Recently, there was quite a bit of patent drama surrounding the Galaxy Nexus and other Samsung smartphones like the Galaxy SIII. Based on a universal search patent, Apple was granted a sales ban on the Galaxy Nexus, and while the device did make it back on the shelves eventually, it wasn’t without one minor change. As a temporary solution to the patent problem, Samsung removed the infringing universal search feature from the Galaxy Nexus and the Sprint Galaxy SIII and possibly other SIII’s as well. Although I’m not here to debate whether or not Apple should have this patent or be able to use it in this manner (I don’t think they should), it is quite disappointing that these patent battles can directly take away stock features that users expect to be on their smartphones.
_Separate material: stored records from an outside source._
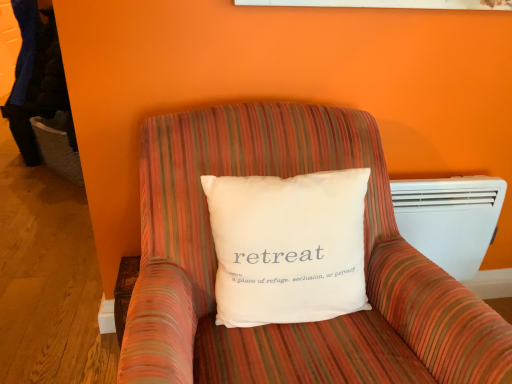
In order to face striped fabric armchair at center, should I rotate leftwards or rightwards?

Rotate right and turn 5.154 degrees.

Describe the element at coordinates (290, 324) in the screenshot. I see `striped fabric armchair at center` at that location.

The image size is (512, 384). In order to click on striped fabric armchair at center in this screenshot , I will do `click(290, 324)`.

Can you confirm if striped fabric armchair at center is taller than white plastic heater at right?

Correct, striped fabric armchair at center is much taller as white plastic heater at right.

Is striped fabric armchair at center closer to the viewer compared to white plastic heater at right?

Yes, striped fabric armchair at center is in front of white plastic heater at right.

From the picture: From a real-world perspective, between striped fabric armchair at center and white plastic heater at right, who is vertically higher?

From a 3D spatial view, striped fabric armchair at center is above.

Which is further, (466,366) or (476,205)?

Point (476,205)

In the scene shown: Is the position of white cotton pillow at center less distant than that of striped fabric armchair at center?

No, white cotton pillow at center is further to the viewer.

Is white cotton pillow at center to the left of striped fabric armchair at center from the viewer's perspective?

Indeed, white cotton pillow at center is positioned on the left side of striped fabric armchair at center.

From the image's perspective, is white cotton pillow at center under striped fabric armchair at center?

Incorrect, from the image's perspective, white cotton pillow at center is higher than striped fabric armchair at center.

In the image, is white cotton pillow at center positioned in front of or behind white plastic heater at right?

In the image, white cotton pillow at center appears in front of white plastic heater at right.

Is white plastic heater at right surrounded by white cotton pillow at center?

No, white plastic heater at right is not surrounded by white cotton pillow at center.

Would you say white cotton pillow at center is a long distance from white plastic heater at right?

white cotton pillow at center is actually quite close to white plastic heater at right.

Which of these two, white plastic heater at right or white cotton pillow at center, is wider?

With larger width is white cotton pillow at center.

Which is behind, point (464, 225) or point (354, 236)?

Positioned behind is point (464, 225).

Between white plastic heater at right and white cotton pillow at center, which one has larger size?

white cotton pillow at center is bigger.

Is white plastic heater at right next to white cotton pillow at center and touching it?

They are not placed beside each other.

Considering the sizes of objects striped fabric armchair at center and white cotton pillow at center in the image provided, who is wider, striped fabric armchair at center or white cotton pillow at center?

Wider between the two is striped fabric armchair at center.

Could you tell me if striped fabric armchair at center is facing white cotton pillow at center?

Yes, striped fabric armchair at center is oriented towards white cotton pillow at center.

Does striped fabric armchair at center have a smaller size compared to white cotton pillow at center?

Actually, striped fabric armchair at center might be larger than white cotton pillow at center.

Identify the location of furniture in front of the white cotton pillow at center. (290, 324).

From the image's perspective, relative to striped fabric armchair at center, is white plastic heater at right above or below?

From the image's perspective, white plastic heater at right appears above striped fabric armchair at center.

Is point (429, 234) in front of point (168, 324)?

No, it is not.

Do you think white plastic heater at right is within striped fabric armchair at center, or outside of it?

white plastic heater at right is spatially situated outside striped fabric armchair at center.

Identify the location of air conditioning on the right of striped fabric armchair at center. The image size is (512, 384). (449, 219).

Identify the location of furniture located underneath the white cotton pillow at center (from a real-world perspective). (290, 324).

Looking at this image, from the image, which object appears to be nearer to white cotton pillow at center, striped fabric armchair at center or white plastic heater at right?

striped fabric armchair at center is closer to white cotton pillow at center.

From the picture: From the image, which object appears to be nearer to white cotton pillow at center, white plastic heater at right or striped fabric armchair at center?

The object closer to white cotton pillow at center is striped fabric armchair at center.

Looking at the image, which one is located closer to striped fabric armchair at center, white cotton pillow at center or white plastic heater at right?

white cotton pillow at center lies closer to striped fabric armchair at center than the other object.

Which object lies further to the anchor point white plastic heater at right, white cotton pillow at center or striped fabric armchair at center?

white cotton pillow at center.

Looking at the image, which one is located closer to striped fabric armchair at center, white plastic heater at right or white cotton pillow at center?

white cotton pillow at center.

Based on the photo, from the image, which object appears to be nearer to white plastic heater at right, striped fabric armchair at center or white cotton pillow at center?

striped fabric armchair at center.

Find the location of a particular element. This screenshot has height=384, width=512. pillow positioned between striped fabric armchair at center and white plastic heater at right from near to far is located at coordinates (288, 246).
Luckily, as usual the folks over at xda have come up with a solution for this problem. In order to restore universal search functionality on the Sprint Galaxy SIII even after receiving the update that removed it, all you have to do is install the GoogleQuickSearchBox.apk file which can be found through the source link below. Now, if you have an unrooted stock device then you are in for a bit of trouble, as you will have to reinstall the app on every boot in order to keep it working. However, if you have a rooted stock device, then you can simply push the .apk file to /system/app using ADB, and everything should work properly. This method may also work for other devices for which the functionality has been removed, but this specific xda thread concerns only the Sprint version of the SIII.
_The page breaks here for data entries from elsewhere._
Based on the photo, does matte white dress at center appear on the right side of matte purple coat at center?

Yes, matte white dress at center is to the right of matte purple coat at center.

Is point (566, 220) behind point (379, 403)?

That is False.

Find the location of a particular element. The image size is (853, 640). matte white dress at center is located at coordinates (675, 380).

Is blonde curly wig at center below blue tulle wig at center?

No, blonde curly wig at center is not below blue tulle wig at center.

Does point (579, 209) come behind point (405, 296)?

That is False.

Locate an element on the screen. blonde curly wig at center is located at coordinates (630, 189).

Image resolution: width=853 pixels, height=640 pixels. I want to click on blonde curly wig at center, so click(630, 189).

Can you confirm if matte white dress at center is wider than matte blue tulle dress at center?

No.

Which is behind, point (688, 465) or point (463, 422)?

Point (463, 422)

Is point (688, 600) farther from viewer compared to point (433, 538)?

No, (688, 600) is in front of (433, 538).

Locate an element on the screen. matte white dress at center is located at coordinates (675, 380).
Obviously, while this hack will work for those who really want to use universal search on their device, it isn’t ideal, especially for unrooted users. Unfortunately, this is simply the state of the current patent wars, specifically between Apple and Android. Even though I don’t think the battles should happen at all, I don’t care as much if the companies in question fight it out in court. When the bickering begins to actually take existing features away from users, however, things have gone too far.
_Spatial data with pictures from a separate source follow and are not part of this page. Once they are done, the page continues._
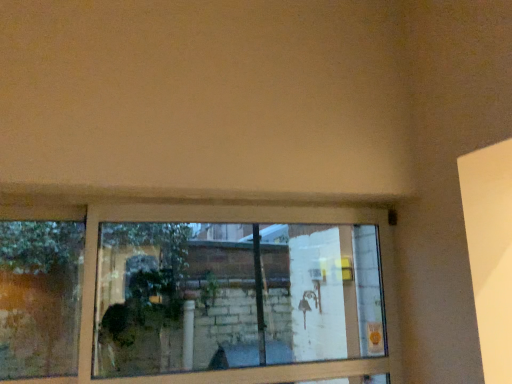
What is the approximate height of clear glass window at center?

Answer: 29.97 inches.

Describe the element at coordinates (239, 221) in the screenshot. I see `clear glass window at center` at that location.

Locate an element on the screen. clear glass window at center is located at coordinates (239, 221).

Image resolution: width=512 pixels, height=384 pixels. Identify the location of clear glass window at center. (239, 221).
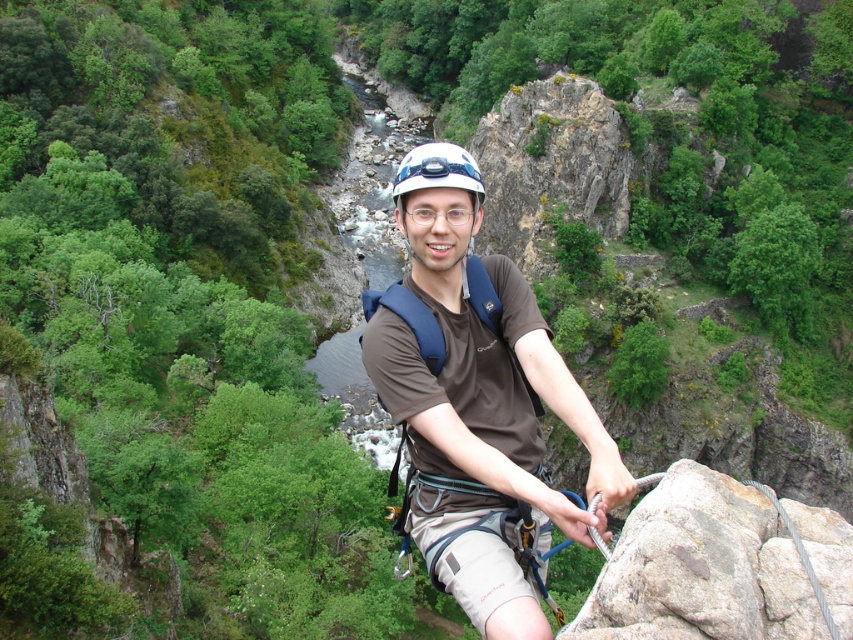
Between brown fabric shirt at center and white matte helmet at center, which one has more height?

With more height is white matte helmet at center.

Does brown fabric shirt at center appear under white matte helmet at center?

Correct, brown fabric shirt at center is located below white matte helmet at center.

At what (x,y) coordinates should I click in order to perform the action: click on brown fabric shirt at center. Please return your answer as a coordinate pair (x, y). This screenshot has height=640, width=853. Looking at the image, I should click on point(477,403).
Regardless of whether Samsung really did infringe on Apple’s already questionable patent (Google had a universal desktop search before the iPhone or Android), users who buy a product shouldn’t ever have to install an update that takes features away from them barring a serious security vulnerability. Of course, we’ve already talked about how much better it would be if companies competed with innovation instead of patents before, so I’ll just add this incident to the list of reasons why the ridiculous patent battles need to stop.